**抜粋文**
LGエレクトロニクス「V30S ThinQ」
昨年のMWC 2017では他社に先駆けて、縦横比18:9という縦長ディスプレイを搭載した「LG G6」を発表した同社だったが、今年は国内で販売されている「V30+」の強化モデルとも言える「V30S ThinQ」を発表し、出品していた。「ThinQ」は同社がAIプラットフォームの名称で、スマートフォンだけでなく、テレビや冷蔵庫など、同社の家電製品に展開していくことが明らかにされている。今回のV30S ThinQはカメラに「AI CAM」というメニューが用意され、被写体を認識し、ディープラーニングの情報を活用することにより、それぞれの被写体に合った最適なモードで撮影できるというものだ。また、同社のブースでは現在のV30/V30+が対応するGoogleのVRグラス「Daydreamview」のデモコーナーが人気を集めていた。
ファーウェイ「MediaPad M5」「MateBook X Pro」
昨年はフラッグシップモデル「P10」「P10 Plus」を発表したファーウェイ。今年は会期前日にイベントを開催し、Windows 10搭載パソコン「MateBook X Pro」、Androidタブレット「MediaPad M5」、5G対応チップセット「5G01」、5G対応CPU「HUAWEI 5G CPU」「HUAWEI 5G CPE(mmWave)」を発表した。
MediaPad M5については10.8インチと8.4インチのディスプレイを搭載したモデルがラインアップされており、iPadやiPad miniを強く意識したモデルだが、ユニークなのはキーボード(モデルによっては同梱)を接続すると、わずか数秒でMate 10 ProのPC Modeと同じように、Androidタブレットの画面がウィンドウ表示に切り替わるというもの。つまり、2in1タイプのノートPCのような使い方ができるわけだ。上位モデルのMediaPad Proでは4096段階の筆圧を検知する「M-Pen」による手書き入力機能がサポートされる。

**課題**
抜粋文で、ファーウェイが会期前日のイベントで発表したとされる製品の名称をすべて挙げよ。 データは抜粋文とは別個の資料である。

**提供データ**
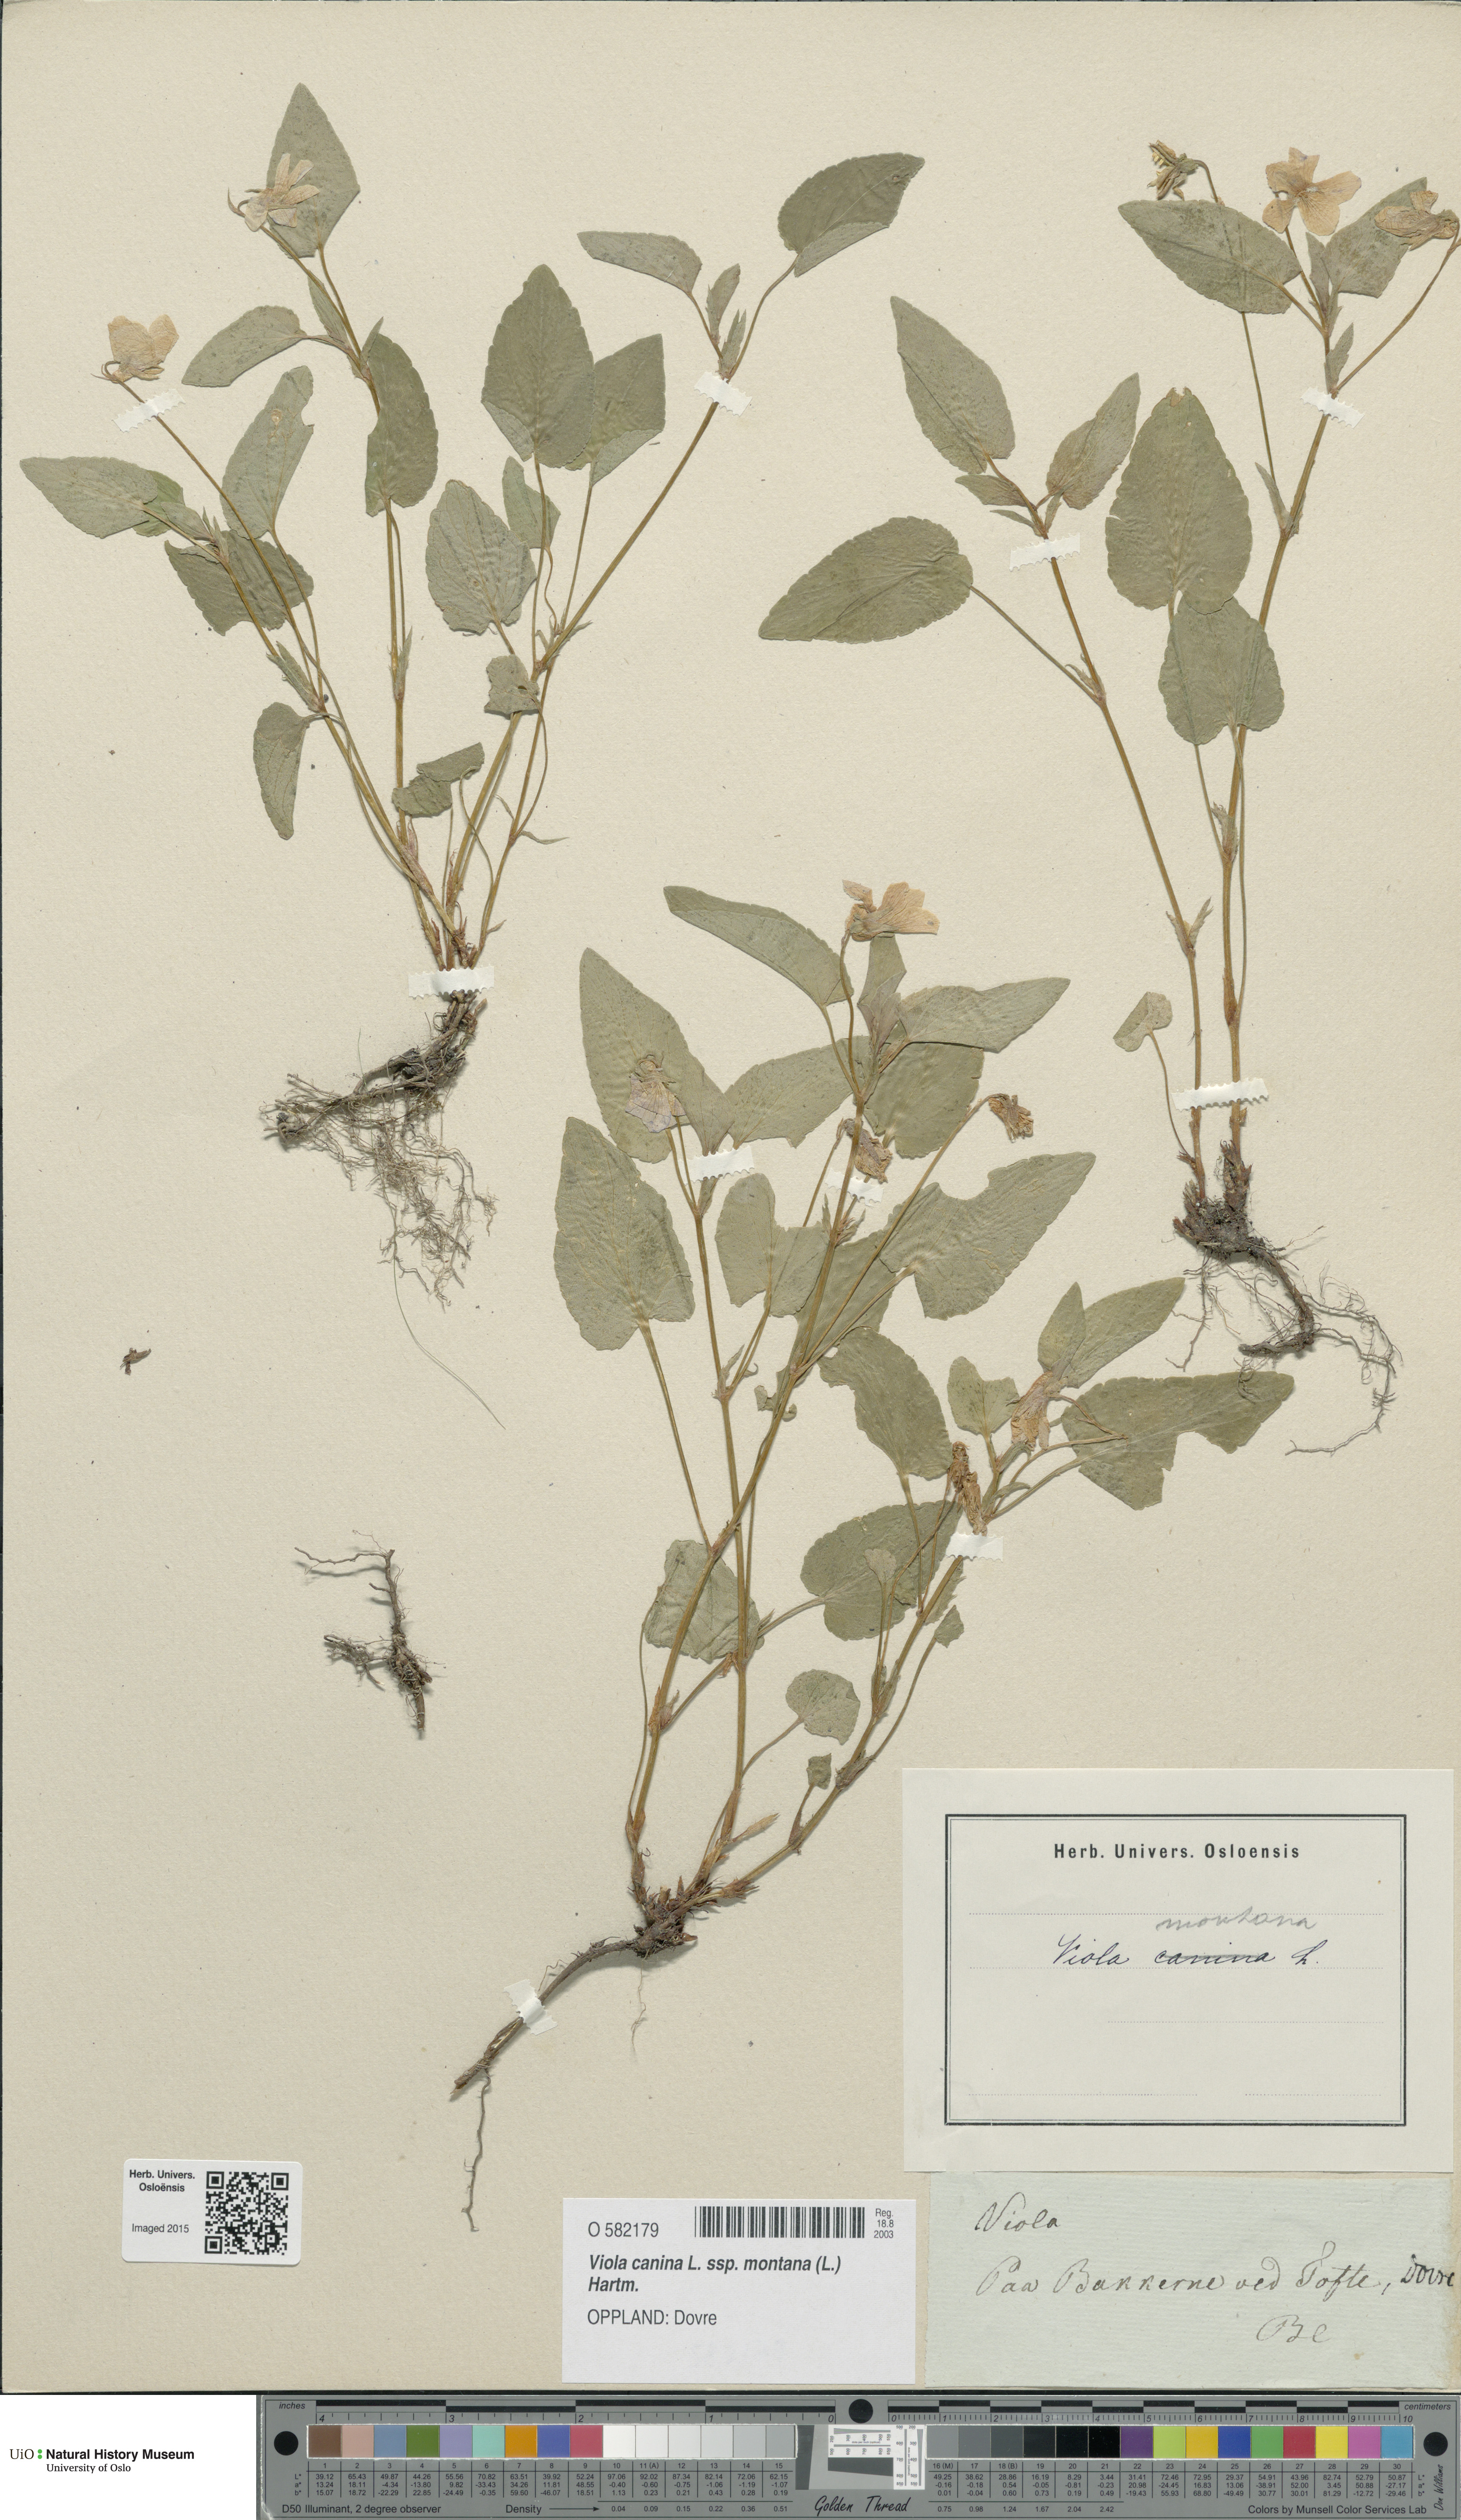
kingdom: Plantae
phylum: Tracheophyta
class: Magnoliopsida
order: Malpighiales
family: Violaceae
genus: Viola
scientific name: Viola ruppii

**課題の解答**
「MateBook X Pro」、「MediaPad M5」、「5G01」、「HUAWEI 5G CPU」、「HUAWEI 5G CPE(mmWave)」